— Завтрак подавать? — спросил он, нарушая затянувшуюся паузу.
— А как же? — Лавр заставил себя улыбнуться. — Конечно! Сегодня овсянка или манка?
— А чего бы тебе хотелось?
— Свинину на углях, — честно признался авторитет.
— Нельзя. — Санчо виновато пожал плечами.
— Знаю.
Лавр подмигнул соратнику и дружески похлопал его по округлому плечу. Однако опытный в таких вопросах Санчо не мог не заметить грусти в голубых глазах именитого вора. Вот только высказываться по этому поводу счел нецелесообразным.
В десять часов утра в полуподвальном, тускло освещенном зале ресторана «Александр Невский» собралось около пятнадцати человек. Все эти люди разного возраста, внешне во многом отличавшиеся друг от друга, принадлежали к одному социальному сословию. Воры в законе. Признанные авторитеты, получившие свою корону за те или иные заслуги перед воровским сообществом. На своих сходах они обладали правом совместными усилиями принимать важные и порой судьбоносные решения.
На длинном столе, накрытом белой скатертью, не было ничего, кроме пепельниц. При обсуждении деловых вопросов законники придерживались строгого правила: никакого спиртного и никаких яств. Все это предназначалось уже для второй, неофициальной части схода, да и то в тех случаях, когда авторитеты достигали в ходе обсуждений необходимого консенсуса.
Во главе стола находился председательствующий, интеллигентный пожилой мужчина в широких очках, с зажатой в зубах сигарой. На нем был строгий костюм темно-синего цвета, белая рубашка и однотонный галстук бронзового отлива. На пальце правой руки точно такая же массивная золотая печатка, как и у Лавра, расположившегося по правую руку от председательствующего.
Рядом с Федором Павловичем, облаченным в шикарный белый костюм, восседал верный Санчо, по случаю схода также соизволивший втиснуть свое грузное тело в пиджак и отутюженные брюки со стрелками. Мошкин хмуро взирал на всех присутствующих, и особенно на сидящего с противоположной стороны стола Дюбеля. Победоносного выражения на лице конкурента не было. Длившийся уже около получаса сход проходил совсем не так, как ожидал молодой авторитет. События поворачивались таким образом, что Лавр, так удачно подцепленный Дюбелем на крючок, готов был сорваться в любой момент. И только потому, что все присутствующие относились к Федору Павловичу с большим уважением. Дюбель готов был кусать себе локти с досады. Если бы, конечно, мог это делать.
Лавр не брал слова, ожидая того момента, когда его попросят об этом, и на протяжении длительных дебатов был занят лишь тем, что с интересом разглядывал свою воровскую печатку с таким видом, будто видел ее впервые в жизни.

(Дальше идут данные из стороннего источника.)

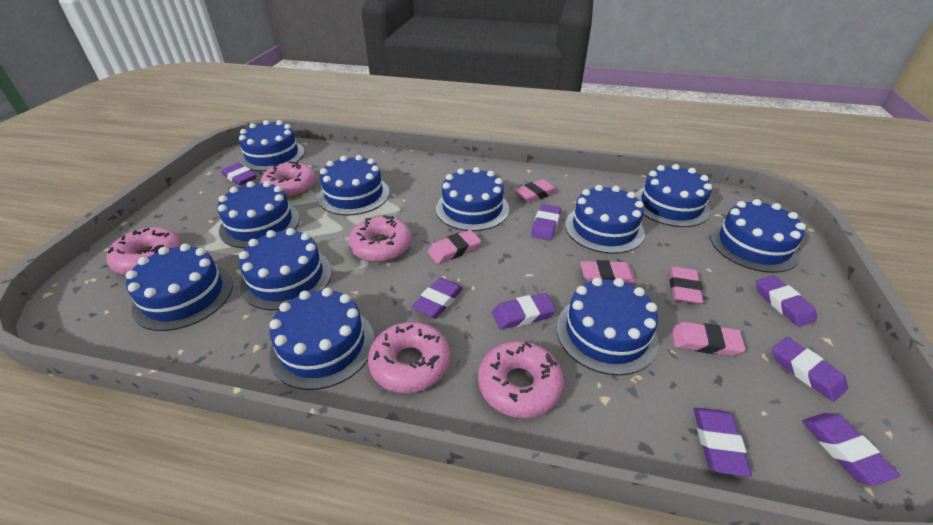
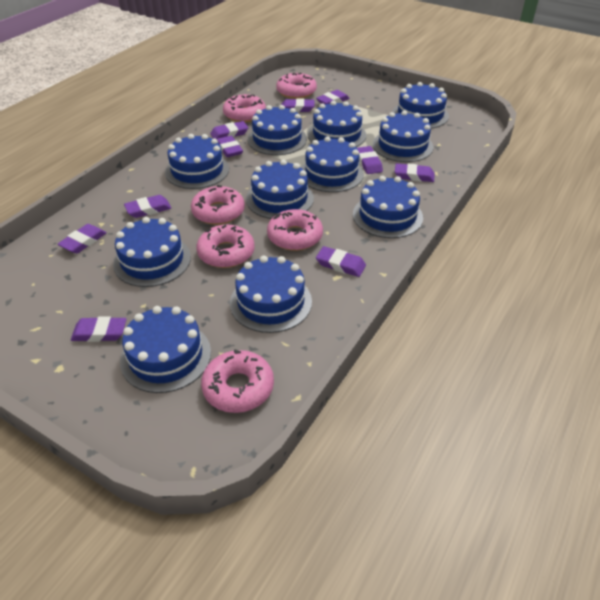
pink donut: 5 -> 6
pink eraser: 5 -> 0
purple eraser: 8 -> 10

— Все мы хорошо знаем заслуги уважаемого Лавра перед обществом, — громко и с напором вещал председательствующий приятным баритоном, окутываясь сизыми клубами сигарного дыма. — Мы знаем, как щепетильно, даже в ущерб себе Лавр относится к кассе взаимопомощи, к соблюдению всех норм, правил и законов. Его нельзя воспринимать иначе как человека высшей, эталонной пробы…
Присутствующие в зале ресторана одобрительно закивали, соглашаясь с доводами оратора.
— Поэтому я предлагаю, — продолжил авторитет с толстой сигарой в зубах, выдержав непродолжительную, но вескую паузу. — Охладить пыл Дюбеля, поставить на вид… это… — он на мгновение замялся, подыскивая подходящее выражение, — хамство его поведения.
Вновь над столом прокатился гул одобрения, отчего у Дюбеля неприятно заныло где-то внизу живота. Он невольно поморщился, и дрогнувшая рука потянулась к распечатанной пачке сигарет. Конкурент Лаврикова выудил одну сигарету и сунул ее в рот. Щелкнул зажигалкой, затянулся.
— Я еще ничего не предпринимал! — не очень уверенно высказался он в свое оправдание.
— И не надо ничего предпринимать. — Кустистые брови председательствующего, лишь наполовину скрытые очками, сурово съехались к переносице. — Нам всем как воздух необходимы порядок и стабильность! Но… — он выпустил изо рта очередной клуб сизого дыма, — Лавр, именно как эталон законника, должен ответить на один вопрос. Даже не нам ответить, друзья, а самому себе…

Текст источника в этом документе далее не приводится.